A clamp-down by Thai police on human trafficking gangs triggered the regional crisis earlier this year. It followed the discovery in May of 30 bodies in graves near the Thai-Malaysian border, which sparked international outcry.
Thailand has charged 88 people suspected of involvement in human trafficking since launching the investigation into gangs but scores more are on the run.
In a Thai foreign affairs ministry letter to international organizations dated Nov. 23, the ministry said a migration meeting will be held on Friday on “Thailand’s proactive step to preempt any possible recurrence of humanitarian crises of May 2015”.

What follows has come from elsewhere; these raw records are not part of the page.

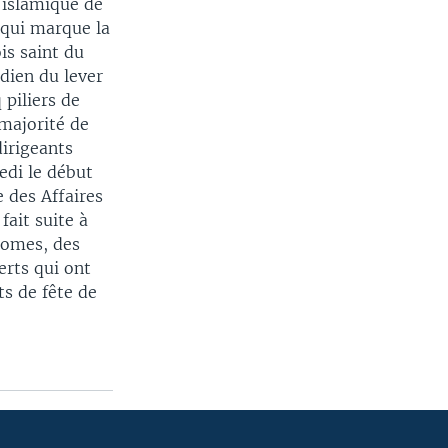
 islamique de
 qui marque la
is saint du
dien du lever
 piliers de
 majorité de
irigeants
edi le début
e des Affaires
fait suite à
nomes, des
erts qui ont
ts de fête de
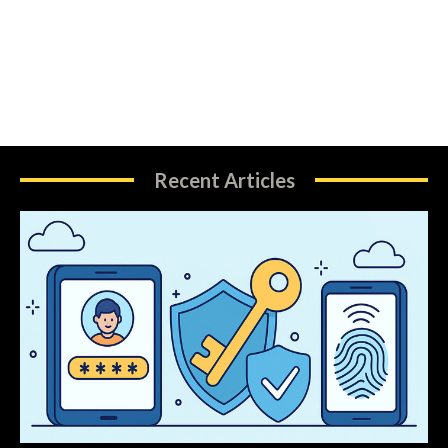
Recent Articles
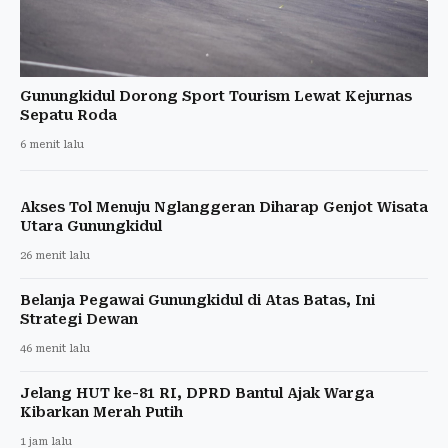
Gunungkidul Dorong Sport Tourism Lewat Kejurnas
Sepatu Roda
6 menit lalu
Akses Tol Menuju Nglanggeran Diharap Genjot Wisata
Utara Gunungkidul
26 menit lalu
Belanja Pegawai Gunungkidul di Atas Batas, Ini
Strategi Dewan
46 menit lalu
Jelang HUT ke-81 RI, DPRD Bantul Ajak Warga
Kibarkan Merah Putih
1 jam lalu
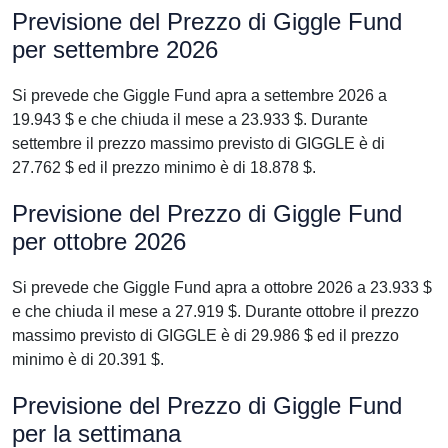
Previsione del Prezzo di Giggle Fund
per settembre 2026
Si prevede che Giggle Fund apra a settembre 2026 a
19.943 $ e che chiuda il mese a 23.933 $. Durante
settembre il prezzo massimo previsto di GIGGLE è di
27.762 $ ed il prezzo minimo è di 18.878 $.
Previsione del Prezzo di Giggle Fund
per ottobre 2026
Si prevede che Giggle Fund apra a ottobre 2026 a 23.933 $
e che chiuda il mese a 27.919 $. Durante ottobre il prezzo
massimo previsto di GIGGLE è di 29.986 $ ed il prezzo
minimo è di 20.391 $.
Previsione del Prezzo di Giggle Fund
per la settimana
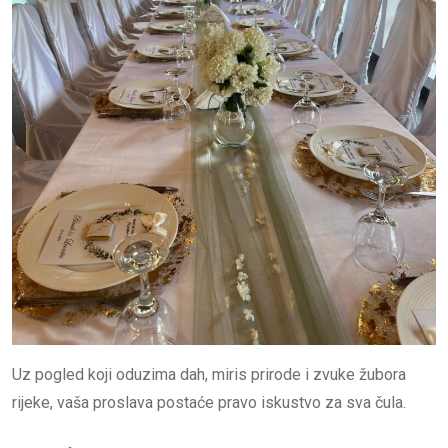
Uz pogled koji oduzima dah, miris prirode i zvuke žubora
rijeke, vaša proslava postaće pravo iskustvo za sva čula.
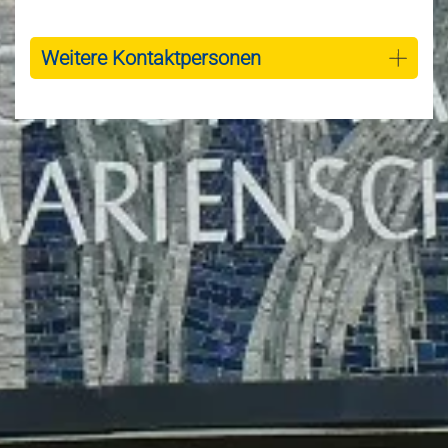
Weitere Kontaktpersonen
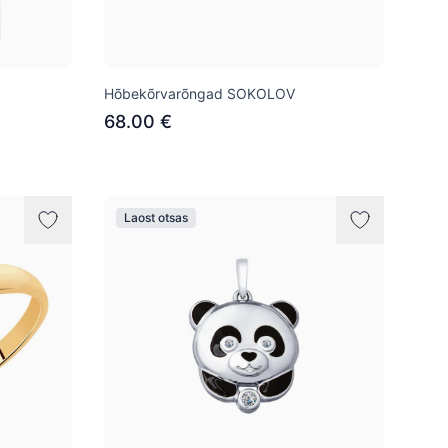
Hõbekõrvarõngad SOKOLOV
68.00 €
Laost otsas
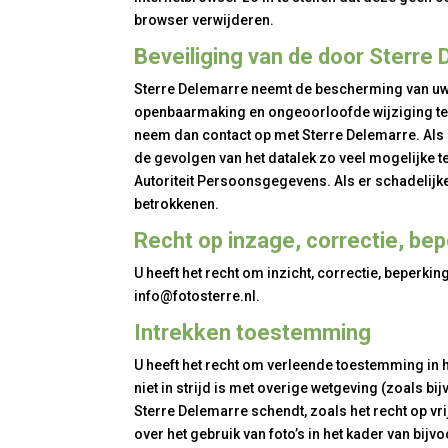
browser verwijderen.
Beveiliging van de door Sterr
Sterre Delemarre neemt de bescherming van uw
openbaarmaking en ongeoorloofde wijziging tegen
neem dan contact op met Sterre Delemarre. Als
de gevolgen van het datalek zo veel mogelijke te
Autoriteit Persoonsgegevens. Als er schadelijk
betrokkenen.
Recht op inzage, correctie, bep
U heeft het recht om inzicht, correctie, beperk
info@fotosterre.nl
.
Intrekken toestemming
U heeft het recht om verleende toestemming in
niet in strijd is met overige wetgeving (zoals b
Sterre Delemarre schendt, zoals het recht op vr
over het gebruik van foto’s in het kader van bij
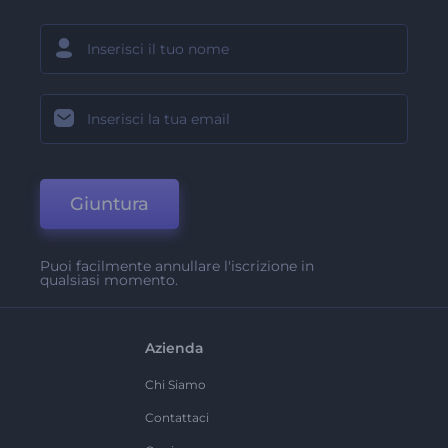
Giuntura
Puoi facilmente annullare l'iscrizione in
qualsiasi momento.
Azienda
Chi Siamo
Contattaci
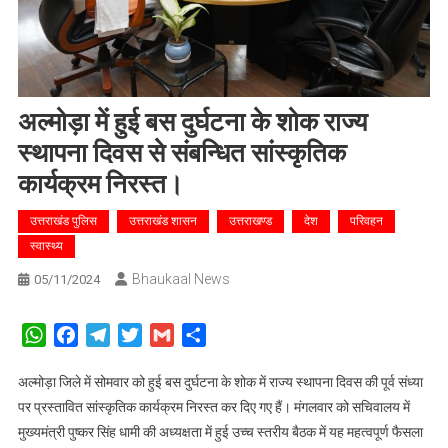
अल्मोड़ा में हुई बस दुर्घटना के शोक राज्य
स्थापना दिवस से संबन्धित सांस्कृतिक
कार्यक्रम निरस्त।
उत्तराखंड पुलिस
उत्तराखंड शासन
उत्तराखण्ड
देश
परिवहन
स्वास्थ्य
Bhaukaal News
05/11/2024
WhatsApp
Facebook
Telegram
Twitter
Gmail
Share
अल्मोड़ा जिले में सोमवार को हुई बस दुर्घटना के शोक में राज्य स्थापना दिवस की पूर्व संध्या
पर प्रस्तावित सांस्कृतिक कार्यक्रम निरस्त कर दिए गए हैं। मंगलवार को सचिवालय में
मुख्यमंत्री पुष्कर सिंह धामी की अध्यक्षता में हुई उच्च स्तरीय बैठक में यह महत्वपूर्ण फैसला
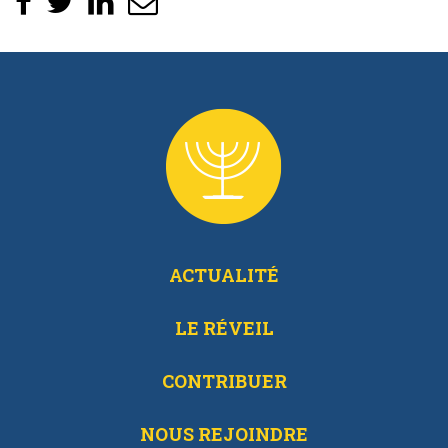
ACTUALITÉ
LE RÉVEIL
CONTRIBUER
NOUS REJOINDRE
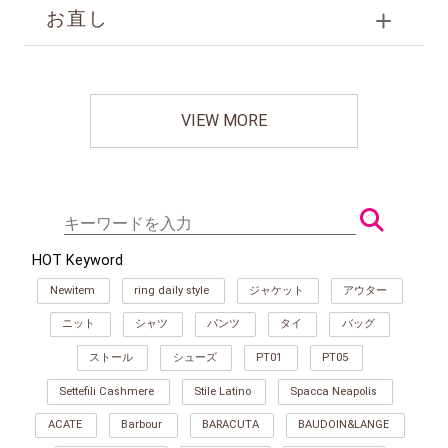
お直し
VIEW MORE
HOT Keyword
Newitem
ring daily style
ジャケット
アウター
ニット
シャツ
パンツ
タイ
バッグ
ストール
シューズ
PT01
PT05
Settefili Cashmere
Stile Latino
Spacca Neapolis
ACATE
Barbour
BARACUTA
BAUDOIN&LANGE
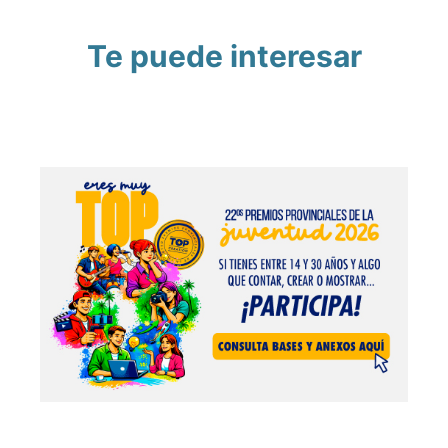
Te puede interesar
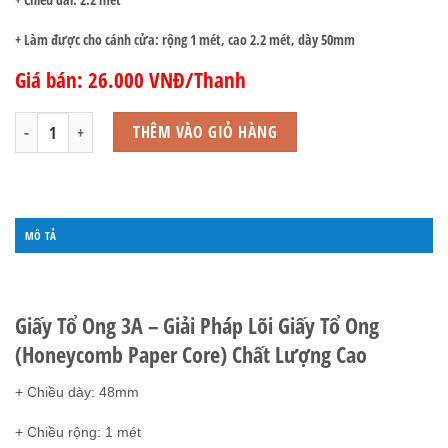
+ Làm được cho cánh cửa: rộng 1 mét, cao 2.2 mét, dày 50mm
Giá bán: 26.000 VNĐ/Thanh
Giấy Tổ Ong 48mm x 1 mét x 2.2 mét số lượng
THÊM VÀO GIỎ HÀNG
MÔ TẢ
ĐÁNH GIÁ (0)
Giấy Tổ Ong 3A – Giải Pháp Lõi Giấy Tổ Ong
(Honeycomb Paper Core) Chất Lượng Cao
+ Chiều dày: 48mm
+ Chiều rộng: 1 mét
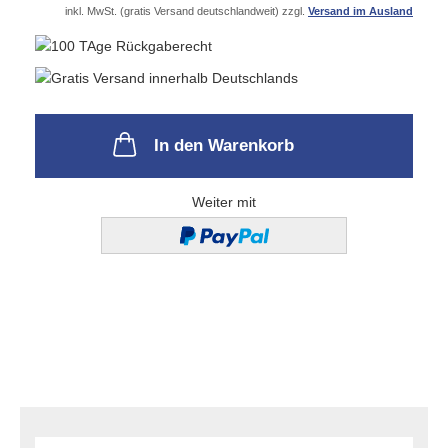
inkl. MwSt. (gratis Versand deutschlandweit) zzgl.
Versand im Ausland
In den Warenkorb
Weiter mit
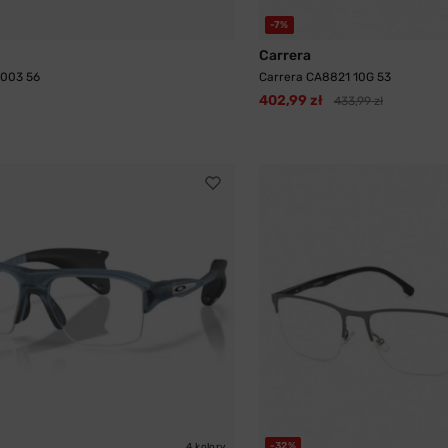
-7%
Carrera
 003 56
Carrera CA8821 10G 53
402,99 zł
433,99 zł
-32%
4 kolory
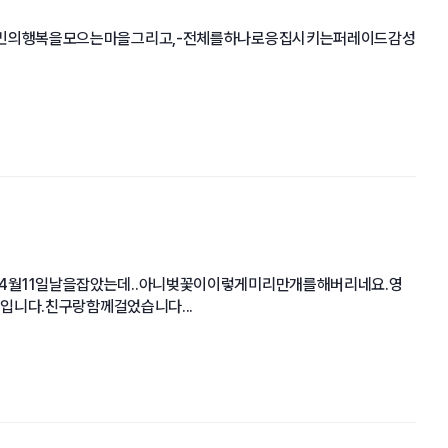
민의행복을모으는마을그리고,-전체를하나로응집시키는퍼레이드감성
4월11일날을잡았는데..아니벚꽃이이렇게미리만개를해버리네요.영
니다.친구랑함께걸었습니다...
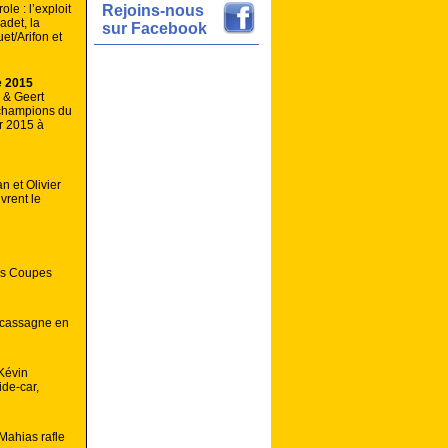
le : l’exploit
Rejoins-nous
det, la
sur Facebook
uet/Arifon et
e 2015
 & Geert
 champions du
r 2015 à
 et Olivier
rent le
es Coupes
ancassagne en
Kévin
ide-car,
Mahias rafle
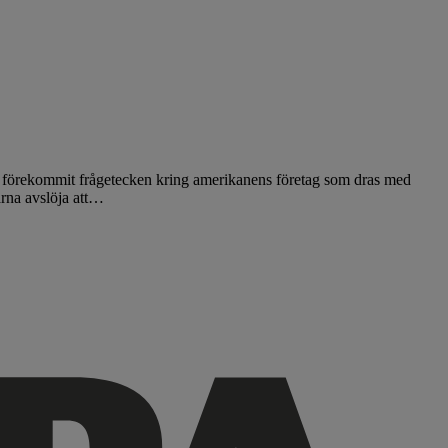
are förekommit frågetecken kring amerikanens företag som dras med
arna avslöja att…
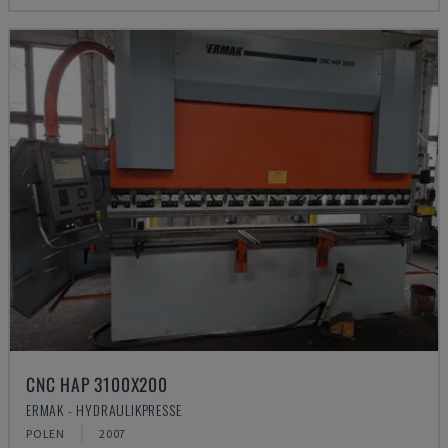
CNC HAP 3100X200
ERMAK - HYDRAULIKPRESSE
POLEN
2007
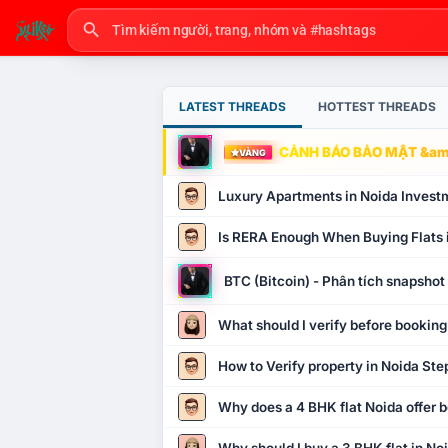
LATEST THREADS
HOTTEST THREADS
CẢNH BÁO BẢO MẬT &amp
VÀNG
Luxury Apartments in Noida Invest
Is RERA Enough When Buying Flats 
BTC (Bitcoin) - Phân tích snapsho
What should I verify before booking
How to Verify property in Noida Ste
Why does a 4 BHK flat Noida offer b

Thailand’s Interpol director, police Major General Apichart Suribunya, said ships were bypassing Thailand and heading directly to Malaysia following the Thai crackdown.
“Malaysia is having a headache,” he said.
Since late September, when monsoon conditions began to subside, several boats have smuggled a total of about 1,000 passengers across the Bay of Bengal, according to the UN refugee agency and the migration-tracking group Arakan Project.
Lowry of IOM said migration patterns had changed.
“The obvious thing is people go directly to Malaysia which cuts out potential for profit for smugglers,” he said.